Rachel Hughes is a writer and artist whose work has appeared in The Vernal Arts & Music Festival, FringePVD, Talking Bodies, in print in the Frequency Writers’ anthology and online at soar.forharriet.com and wnba-books.org where she placed third for fiction in The Bookwoman’s 2018 writing contest. Rachel is also the founder of the international arts collaborative Sidereal with members in Australia, England and the US. Next month she’ll be teaching a one-day class for Frequency Writers, “Writing for the Diaspora,” that will examine Afro-futurism and speculative fiction about and for people from the African diaspora.

Rekha Rosha (Motif): What is the future of Afrofuturism?

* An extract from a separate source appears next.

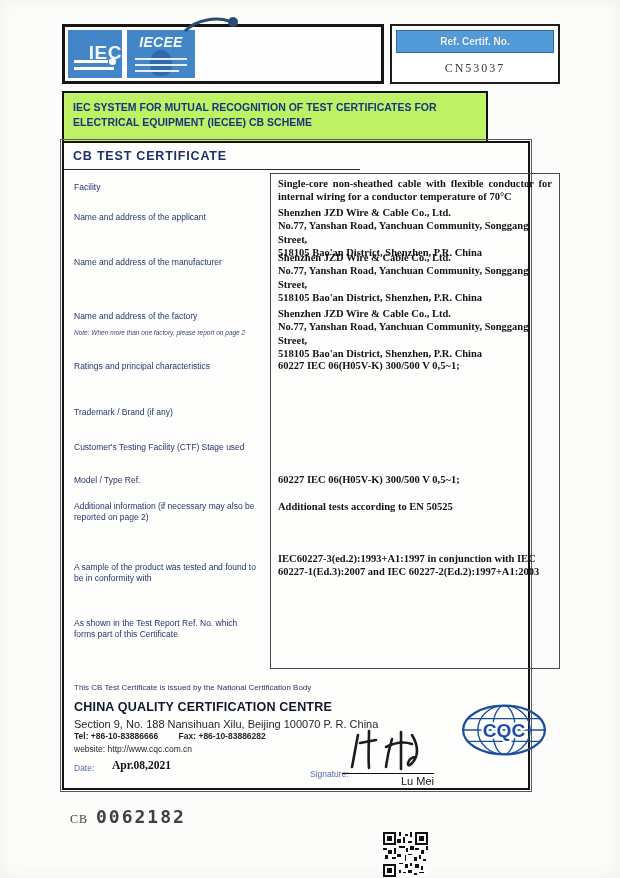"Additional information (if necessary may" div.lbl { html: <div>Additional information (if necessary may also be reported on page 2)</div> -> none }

Rachel Hughes: Afrofuturism has existed well before the term was first coined in 1991. It is storytelling in the tradition of a displaced people dependent on their oral histories. It’s honoring futuristic gods by those who were disconnected from their past. It’s a celebration and a map of who we were, who we are and who we will be. Speculative storytelling has existed through the entirety of Afro-Caribbean history and we get to continue that tradition today and for all time. The Afrofuture we’re living in today is wonderfully visual: movies, web series, music videos and live shows like the recent Missy Eliot VMA performance during which an alien spaceship descended toward the stage to levitate a man up from the audience. There’s all of this great visual content that is also still leaving ample room for Afrofuturism’s literary and storytelling roots. Going forward, I think the genre is set to expand further into ready-to-wear fashion. I think we’ll see more designers bringing the aesthetic to the forefront through clothes, accessories and makeup. We’ll see more mainstream, wearable, visual reminders that there are black people living in the future.